There is an article in Newsweek today that I found very interesting. So I thought I'd share it with you. Here's the link the the full article, and as you read it, see if you can find out if they answered their own question. Their question is this - What's Behind the Attacks on Christians in Mosul?
Great question Newsweek, but I have a better question for you. Why should Christians go back to Iraq and specifically Mosul, if they are still in danger of being persecuted? The article reveals this...
“They were mostly killed after someone asked them for their identification and then learned they were Christian,” Emanuel Khoshaba Youkhana, deputy secretary-general of the Assyrian Patriotic Party, tells NEWSWEEK.
This is significant because we know that within an Islamic country if their law is enforced, we know if someone who is Muslim converts to Christianity (as is often the case) and it is found out, there is death looming over that person and sometimes even their family.
The above quote from Newsweek, suggests to me that those who were killed may have been converts, because it was "learned that they were Christian", which means they may had been thought to be Muslim.
The article goes on to discuss what the "real numbers" of the Christians killed were...

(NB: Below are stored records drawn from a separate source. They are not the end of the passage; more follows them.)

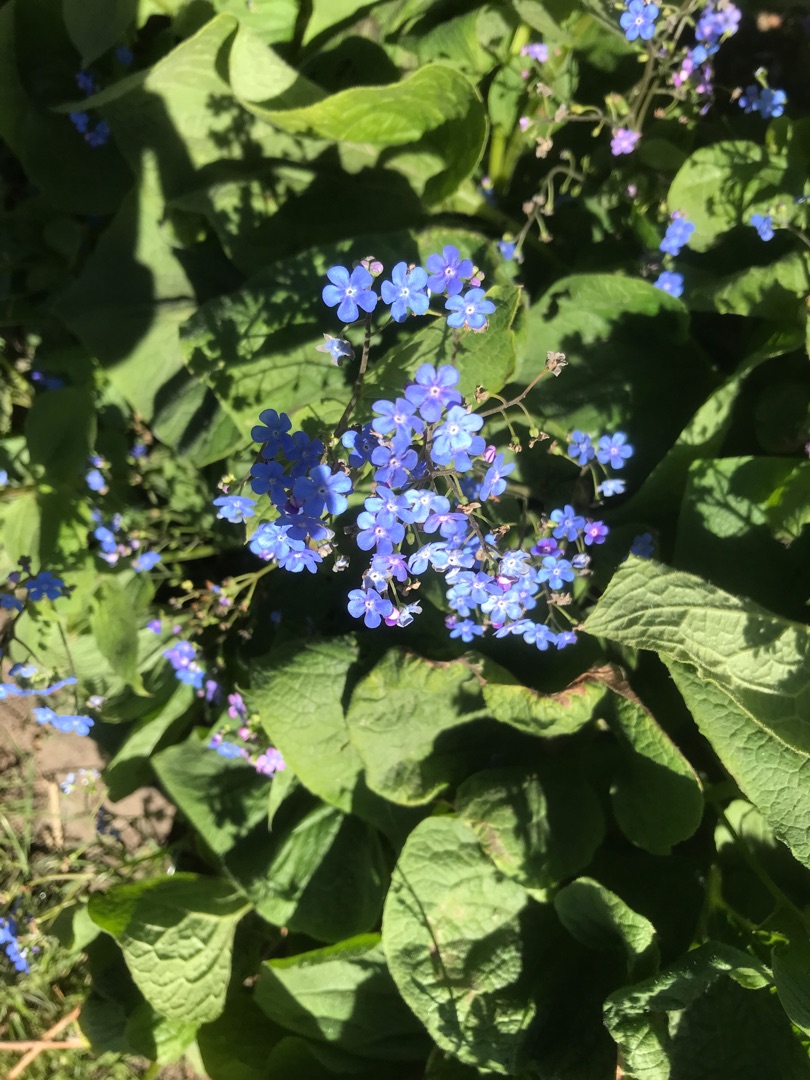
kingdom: Plantae
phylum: Tracheophyta
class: Magnoliopsida
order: Boraginales
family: Boraginaceae
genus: Brunnera
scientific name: Brunnera macrophylla
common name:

Whatever the real number of Christians who have died in recent attacks, there’s no question that thousands of them have fled Mosul. United Nations estimates indicate at least 12,000 have been displaced. The Assyrian Patriotic Party says 2,351 families have left Mosul for Iraqi cities like Kirkuk, Erbil and Dohuk as well as Lebanon and Syria, where several hundred are living in refugee camps. The displacement follows a ratcheting up of threats against Christians, whose presence in Iraq dates to the 1st century A.D.

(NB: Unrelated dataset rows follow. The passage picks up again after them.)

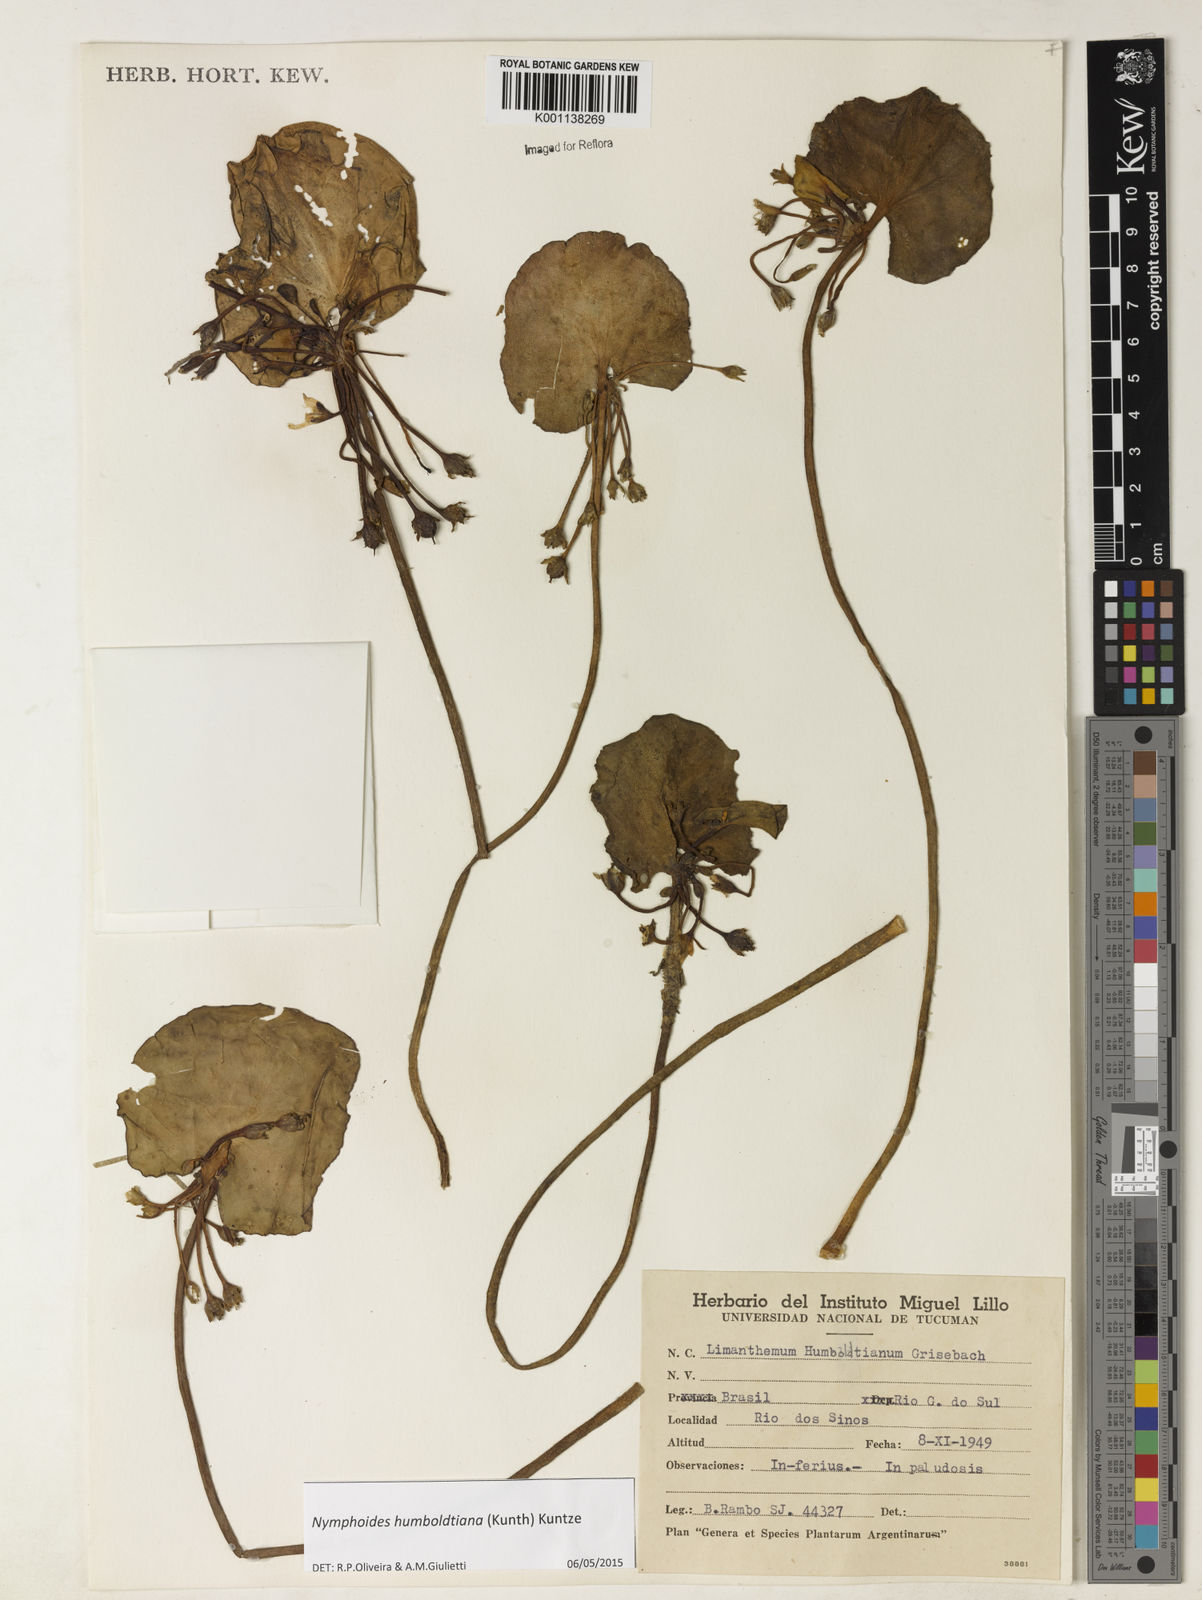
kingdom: Plantae
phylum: Tracheophyta
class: Magnoliopsida
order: Asterales
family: Menyanthaceae
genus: Nymphoides
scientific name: Nymphoides humboldtiana
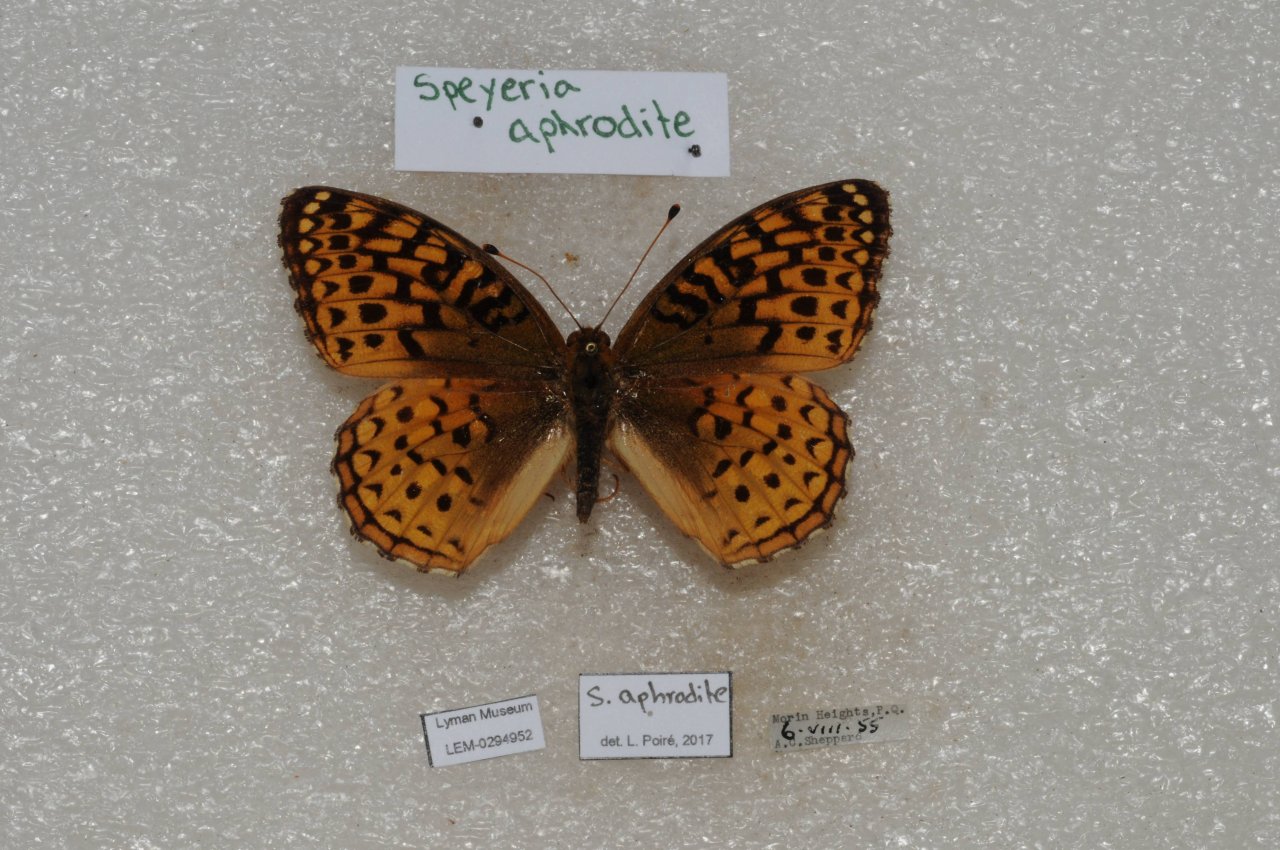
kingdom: Animalia
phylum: Arthropoda
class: Insecta
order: Lepidoptera
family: Nymphalidae
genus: Speyeria
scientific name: Speyeria aphrodite
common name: Aphrodite Fritillary
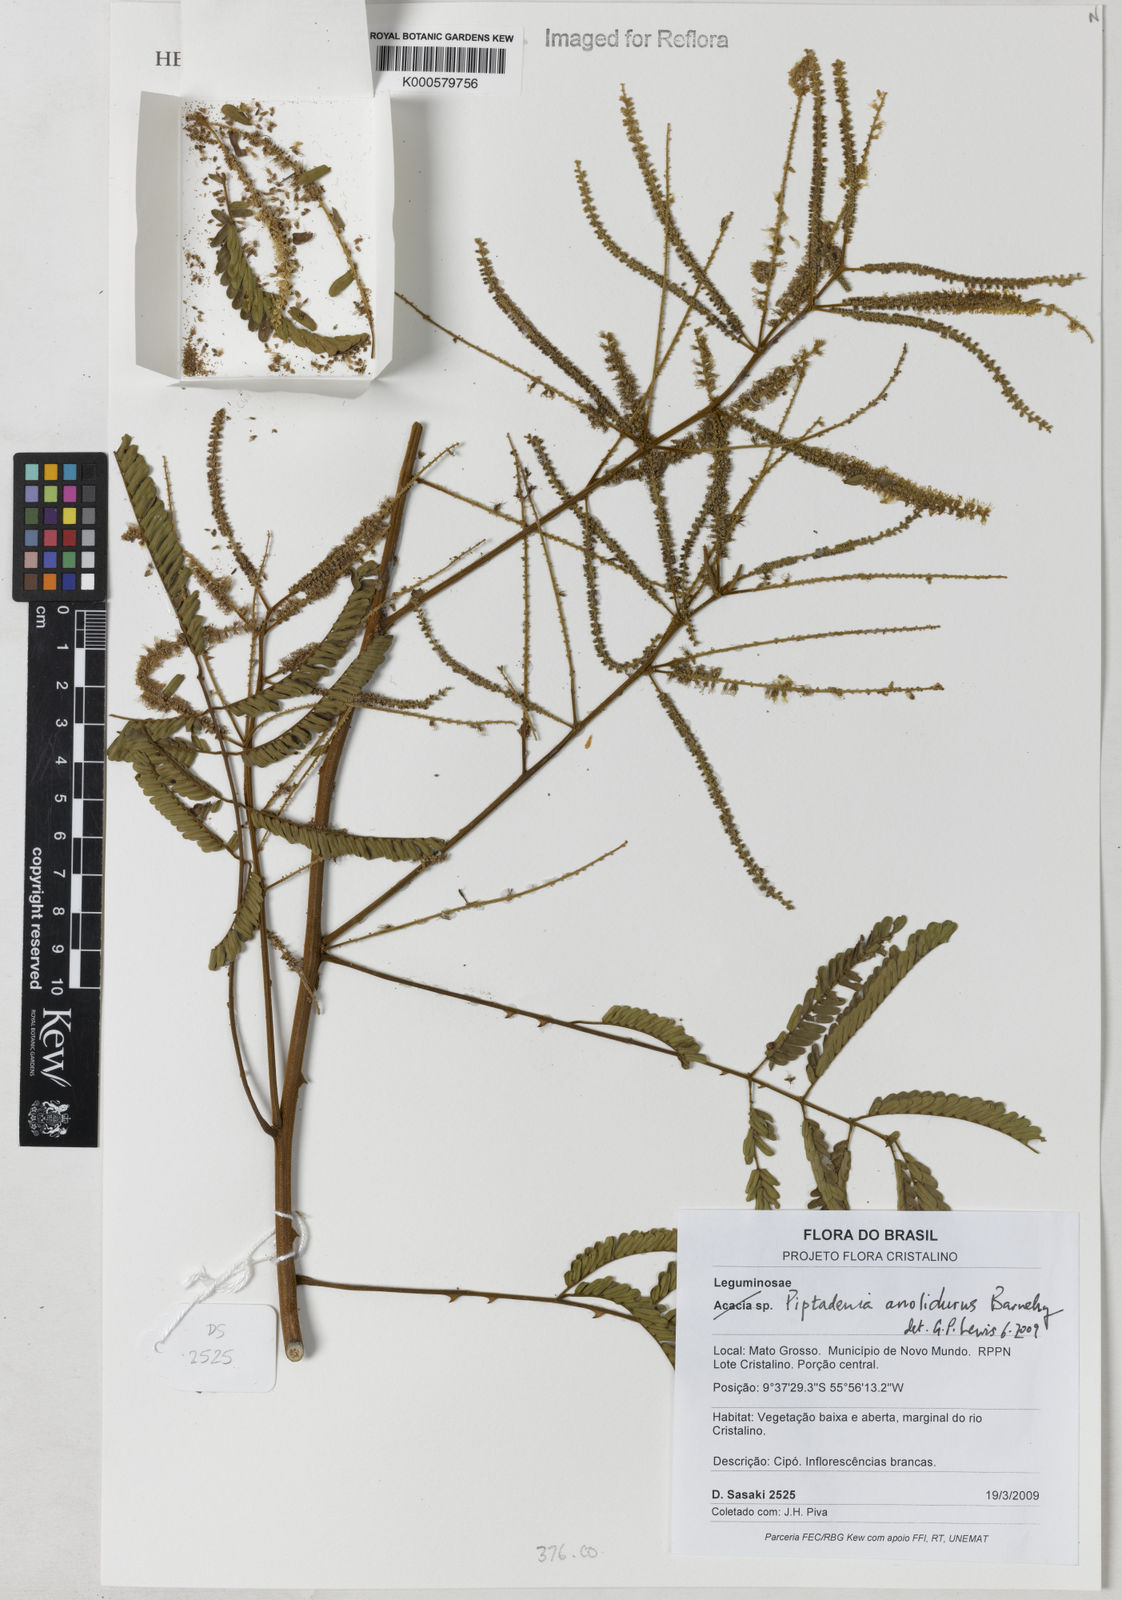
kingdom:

So if the number of Christians who were killed was 20, 8, 10 or 15 is irrelevant, the point is that there is enough terror in Mosul at this point and Christians are fleeing for their lives. And like we've written about here before, would you come back simply because they are offering you money?
I don't think so.
The bottom line, at least to this reader, is this. There is enough persecution in Mosul for Christians to flee, and the government is aware of who the perpetrators are, at the very least knowing they kill Christians. So providing families money with the promise of security may be nice, but it isn't guarantee of real protection. And as the article closes,"..with suspicion so deep, it will take more than money and promises to woo back the city’s Christian minority."
And I can't say I blame them. Keep on praying for our brothers and sisters who are displaced.